(Page-level text extractions)
■ ■ ■

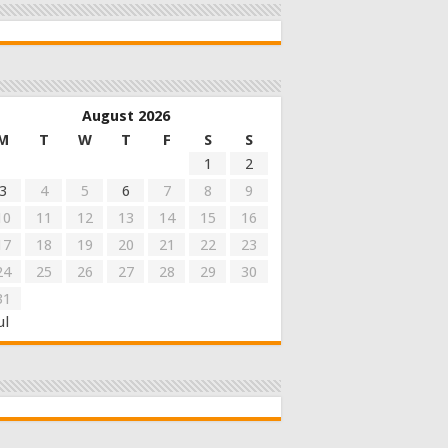
August 2026
M
T
W
T
F
S
S
1
2
3
4
5
6
7
8
9
10
11
12
13
14
15
16
17
18
19
20
21
22
23
24
25
26
27
28
29
30
31
ul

■ ■ ■

• **WHAT NEEDS TO BE DONE**
Copy every line of text in the material above word for word, leaving the pictures out of your answer.

• **SOLUTION**
August 2026
M
T
W
T
F
S
S
1
2
3
4
5
6
7
8
9
10
11
12
13
14
15
16
17
18
19
20
21
22
23
24
25
26
27
28
29
30
31
ul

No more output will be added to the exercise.